REPUBLIKA.CO.ID, JAKARTA -- Dosen dari Departemen Politik Pemerintahan Universitas Gadjah Mada (UGM), Bayu Dardias Kurniadi, mendorong pemerintah daerah (pemda) membuat variasi hukuman bagi pelanggar protokol kesehatan (prokes) pencegahan Covid-19. Menurut dia, variasi hukumannya yang bisa menimbulkan deterrent effect atau efek jera seperti kerja sosial dengan pemulasaraan jenazah.
"Bagaimana misalnya ada variasi hukuman. Kalau kita tujuannya di penyadaran orang yang melanggar itu misalnya ya kita kerja sosial, suruh dua hari saja pemulasaraan jenazah, ya sudah takut itu pasti," ujar Bayu dalam diskusi daring, Sabtu (24/7).
Dia mengatakan, pola hukuman di daerah untuk menegakkan kebijakan pemberlakuan pembatasan kegiatan masyarakat (PPKM) terlalu standar, hanya denda dan kurungan penjara. Bayu tidak yakin sanksi tersebut membuat pelaku jera melanggar protokol kesehatan kembali.
"Saya lihat pola hukumannya itu menurut saya terlalu standar, denda dan kemudian kurungan. Saya enggak yakin apakah ada deterrent effect dari sana," kata dia.
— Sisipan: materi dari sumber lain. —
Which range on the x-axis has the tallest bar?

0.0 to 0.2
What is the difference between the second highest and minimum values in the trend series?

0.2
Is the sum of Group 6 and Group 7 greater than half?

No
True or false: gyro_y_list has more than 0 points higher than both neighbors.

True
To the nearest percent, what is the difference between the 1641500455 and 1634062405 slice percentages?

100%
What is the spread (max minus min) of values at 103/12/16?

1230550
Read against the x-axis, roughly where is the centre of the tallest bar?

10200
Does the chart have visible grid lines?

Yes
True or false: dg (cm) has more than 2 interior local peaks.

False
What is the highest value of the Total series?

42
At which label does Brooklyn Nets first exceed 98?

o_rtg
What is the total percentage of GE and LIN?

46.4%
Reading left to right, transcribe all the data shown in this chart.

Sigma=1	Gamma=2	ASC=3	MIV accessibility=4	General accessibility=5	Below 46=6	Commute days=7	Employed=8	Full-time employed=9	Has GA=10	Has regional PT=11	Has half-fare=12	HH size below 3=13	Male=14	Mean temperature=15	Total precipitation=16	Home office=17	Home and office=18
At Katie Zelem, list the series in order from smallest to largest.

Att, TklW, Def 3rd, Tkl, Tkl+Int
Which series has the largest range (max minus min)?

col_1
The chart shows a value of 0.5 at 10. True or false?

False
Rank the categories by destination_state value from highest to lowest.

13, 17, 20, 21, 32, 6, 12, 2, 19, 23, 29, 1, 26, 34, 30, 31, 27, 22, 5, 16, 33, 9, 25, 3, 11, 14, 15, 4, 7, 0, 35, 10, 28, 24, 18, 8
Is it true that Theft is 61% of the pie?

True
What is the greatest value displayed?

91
Menurutnya, pemda perlu membuat terobosan karena kondisi saat ini sangat darurat. Meskipun kebijakan harus diimplementasikan secara konsisten dengan berbagai level penegakan di lapangan, tetapi variasi hukuman dapat diterapkan untuk membuat pelanggar kapok dan ketakutan.
Sementara, bagi kepala daerah yang tidak melaksanakan tugas dan tanggung jawabnya menangani pandemi Covid-19, Bayu mengingatkan, ada sanksi yang berasal dari masyarakat sendiri. Sanksinya tidak dipilih kembali pada pilkada berikutnya.